#### YOUR GOAL:
Print the line containing "f_number: 11" and all lines after it to the end of the records below, exactly as written. No pictures.
+++++
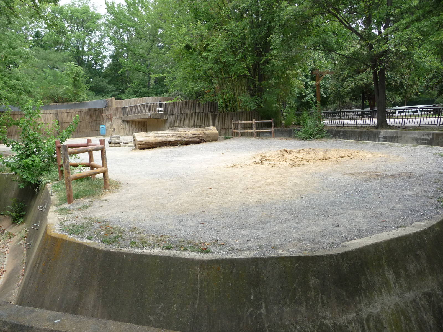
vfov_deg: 49.7
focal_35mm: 28
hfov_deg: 63.4
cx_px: 222
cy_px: 166
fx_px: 358
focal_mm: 4.7
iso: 200
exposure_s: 1/500
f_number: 3.3
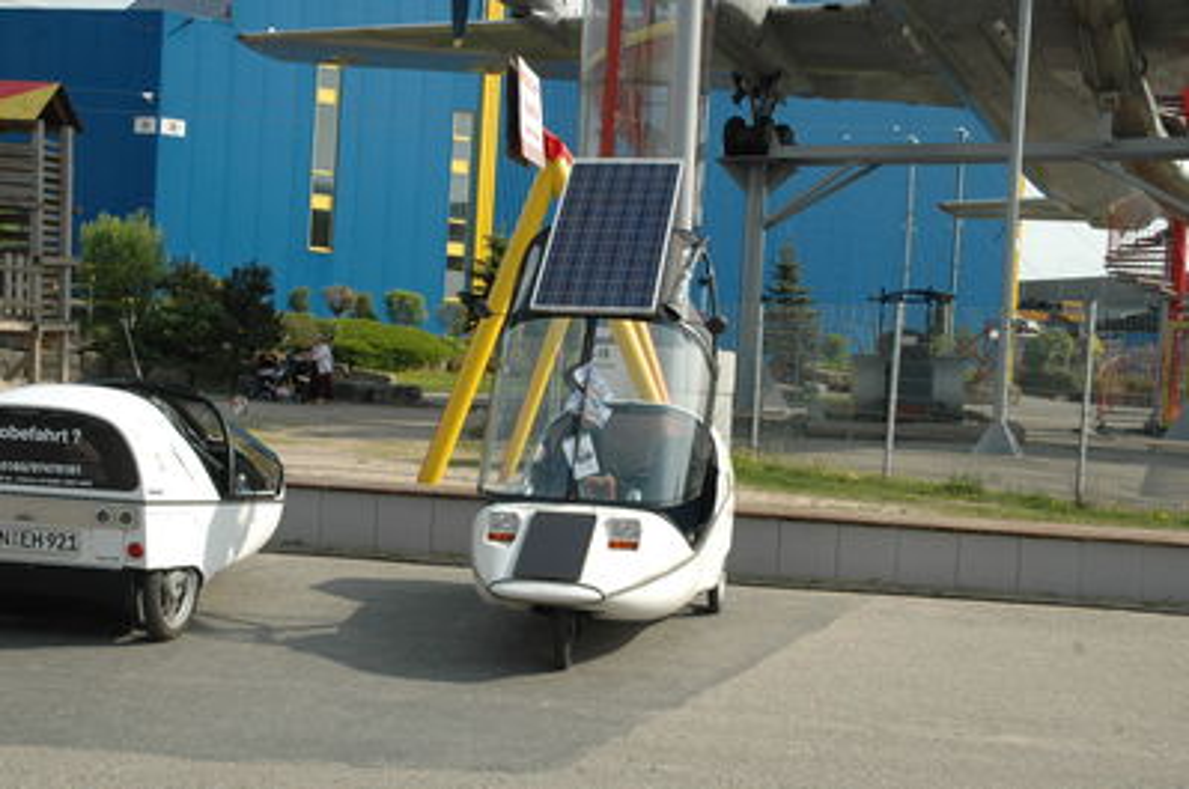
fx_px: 1534
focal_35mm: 46
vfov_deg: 28.9
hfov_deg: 42.4
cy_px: 394
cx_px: 594
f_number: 11
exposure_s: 1/500
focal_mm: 31
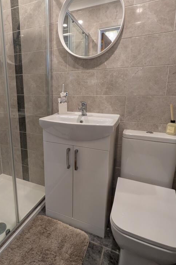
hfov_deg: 63.5
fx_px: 139
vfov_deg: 86.9
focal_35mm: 19
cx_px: 64
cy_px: 125
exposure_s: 1/23.8
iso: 237
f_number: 2.2
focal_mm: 1.95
+++++
#### TASK OUTPUT:
f_number: 11
exposure_s: 1/500
focal_mm: 31
hfov_deg: 63.5
fx_px: 139
vfov_deg: 86.9
focal_35mm: 19
cx_px: 64
cy_px: 125
exposure_s: 1/23.8
iso: 237
f_number: 2.2
focal_mm: 1.95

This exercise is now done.